Freitag, 23. Februar 2018

Anakinra, Bosutinib, Denosumab, Eisen(III)-maltol, Olaparib, Raltegravir: EMA empfiehlt Zulassungserweiterung

Der Ausschuss für Humanarzneimittel (CHMP) der Europäischen Zulassungsbehörde (EMA) hat in seiner Sitzung vom Februar 2018 empfohlen, die Zulasssung von Anakinra, Bosutinib, Denosumab, Eisen(III)-maltol, Olaparib und Raltegravir zu erweitern:


  • Anakinra (Kineret, Swedish Orphan Biovitrum) soll künftig bei Patienten ab einem Alter von 8 Monaten mit Still-Krankheit, einschließlich systemischer juveniler idiopathischer Arthritis (SJIA) und Adult-Onsel Still's Disease (AOSD) mit systemischen Zeichen, die auf eine moderate bis hohe Krankheitsaktivität hinweisen eingesetzt werden können oder bei Patienten mit anhaltender Krankheitsaktivität nach Behandlung mit NSAR oder Glucocorticoiden.
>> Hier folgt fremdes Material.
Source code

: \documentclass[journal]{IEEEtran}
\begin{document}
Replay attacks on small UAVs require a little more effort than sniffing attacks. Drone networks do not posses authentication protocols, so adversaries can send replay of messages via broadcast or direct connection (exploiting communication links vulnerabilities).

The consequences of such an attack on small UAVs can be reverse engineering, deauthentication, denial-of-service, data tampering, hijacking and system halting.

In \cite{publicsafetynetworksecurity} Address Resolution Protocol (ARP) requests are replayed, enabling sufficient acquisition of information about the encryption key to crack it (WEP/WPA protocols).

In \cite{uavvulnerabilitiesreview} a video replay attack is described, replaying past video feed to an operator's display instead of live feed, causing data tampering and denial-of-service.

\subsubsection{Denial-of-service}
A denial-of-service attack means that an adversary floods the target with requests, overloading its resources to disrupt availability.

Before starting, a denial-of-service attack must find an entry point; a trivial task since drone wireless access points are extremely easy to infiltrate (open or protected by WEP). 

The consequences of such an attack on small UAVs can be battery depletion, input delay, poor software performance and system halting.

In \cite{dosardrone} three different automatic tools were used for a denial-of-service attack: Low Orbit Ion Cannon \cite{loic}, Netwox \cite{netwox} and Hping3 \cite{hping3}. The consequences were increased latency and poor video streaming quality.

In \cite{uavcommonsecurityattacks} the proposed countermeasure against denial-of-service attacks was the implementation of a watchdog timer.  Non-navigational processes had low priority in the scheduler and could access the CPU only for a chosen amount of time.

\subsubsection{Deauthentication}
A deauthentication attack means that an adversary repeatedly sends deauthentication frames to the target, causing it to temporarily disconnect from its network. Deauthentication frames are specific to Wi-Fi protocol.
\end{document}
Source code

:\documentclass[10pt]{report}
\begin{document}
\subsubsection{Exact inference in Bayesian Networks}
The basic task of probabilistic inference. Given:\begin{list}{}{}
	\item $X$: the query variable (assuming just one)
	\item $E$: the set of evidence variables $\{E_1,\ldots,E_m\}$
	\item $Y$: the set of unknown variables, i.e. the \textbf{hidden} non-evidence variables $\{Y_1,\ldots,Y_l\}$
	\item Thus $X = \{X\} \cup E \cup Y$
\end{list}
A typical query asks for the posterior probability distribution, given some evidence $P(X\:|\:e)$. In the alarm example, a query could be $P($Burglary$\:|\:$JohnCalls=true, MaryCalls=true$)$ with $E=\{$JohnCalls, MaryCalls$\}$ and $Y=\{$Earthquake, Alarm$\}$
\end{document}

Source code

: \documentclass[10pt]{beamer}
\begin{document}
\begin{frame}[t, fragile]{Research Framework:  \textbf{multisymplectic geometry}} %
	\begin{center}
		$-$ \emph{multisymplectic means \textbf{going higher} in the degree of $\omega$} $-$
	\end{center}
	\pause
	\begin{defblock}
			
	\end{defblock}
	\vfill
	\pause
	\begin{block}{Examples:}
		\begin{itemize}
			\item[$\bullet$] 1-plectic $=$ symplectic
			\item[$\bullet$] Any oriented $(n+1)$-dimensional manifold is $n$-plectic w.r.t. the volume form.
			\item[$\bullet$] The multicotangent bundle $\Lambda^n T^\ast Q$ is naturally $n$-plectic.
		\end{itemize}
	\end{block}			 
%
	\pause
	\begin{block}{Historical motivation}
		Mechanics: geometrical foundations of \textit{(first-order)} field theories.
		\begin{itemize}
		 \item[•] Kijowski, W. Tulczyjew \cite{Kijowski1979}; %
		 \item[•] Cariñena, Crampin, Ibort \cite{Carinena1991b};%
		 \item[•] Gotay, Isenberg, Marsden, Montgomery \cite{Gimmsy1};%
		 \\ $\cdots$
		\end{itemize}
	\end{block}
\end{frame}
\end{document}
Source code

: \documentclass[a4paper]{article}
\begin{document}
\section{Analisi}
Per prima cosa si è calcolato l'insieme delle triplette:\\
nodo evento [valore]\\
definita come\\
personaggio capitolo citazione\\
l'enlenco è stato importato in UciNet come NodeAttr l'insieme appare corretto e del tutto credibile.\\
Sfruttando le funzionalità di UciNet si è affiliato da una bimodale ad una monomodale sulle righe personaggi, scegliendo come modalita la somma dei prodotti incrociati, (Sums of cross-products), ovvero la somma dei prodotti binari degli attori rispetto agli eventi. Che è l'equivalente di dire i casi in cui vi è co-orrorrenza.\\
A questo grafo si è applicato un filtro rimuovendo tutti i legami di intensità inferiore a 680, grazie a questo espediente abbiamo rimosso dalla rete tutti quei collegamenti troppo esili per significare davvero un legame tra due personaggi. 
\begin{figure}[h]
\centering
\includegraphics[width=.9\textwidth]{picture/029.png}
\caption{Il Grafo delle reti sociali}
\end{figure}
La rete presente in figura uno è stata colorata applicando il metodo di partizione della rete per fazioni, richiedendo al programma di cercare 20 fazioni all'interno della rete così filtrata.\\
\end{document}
Außerdem soll die Kontraindikation schwere Nierenfunktionsstörung entfallen. 
  • Bosutinib (Bosulif, Pfizer) soll künftig für die Behandlung von Erwachsenen mit neu diagnositizierter Philadelphia-Chromosom-positiver chronischer myeloischer Leukämie (Ph+CML) in der chronischen Phase eingesetzt werden können.
  • Denosumab (Xgeva, Amgen) soll zu Prävention skeletaler Ereignisse bei Erwachsenen mit fortgeschrittenen bösartigen Erkrankungen, die den Knochen einschließen, eingesetzt werden können.
  • Eisen(III)-maltol (Ferracru, Shield) soll künftig bei allen Erwachsenen mit Eisenmangel eingesetzt werden können.
  • Olaparib (Lynparza, AstraZeneca) wird in neuen Dosierungen als Tablette mit 100 mg und 150 mg zur Verfügung stehen, die in Monotherapie angewendet werden sollen zur Erhaltungstherapie von Frauen mit Platin-sensitivem rezidivierten Platin-sensitiven Rezidiv eines high-grade serösen epithelialen Ovarialkarzinoms, Eileiterkarzinoms oder primären Peritonealkarzinoms, die auf eine Platin-basierte Chemotherapie ansprechen. Die Kapseln werden können bisher nur bei BRCA-Mutation angewendet werden.
  • Raltegravir (Isentress, MSD) soll künftig bei Patienten aller Altersklassen, auch Neugeborenen, eingesetzt werden.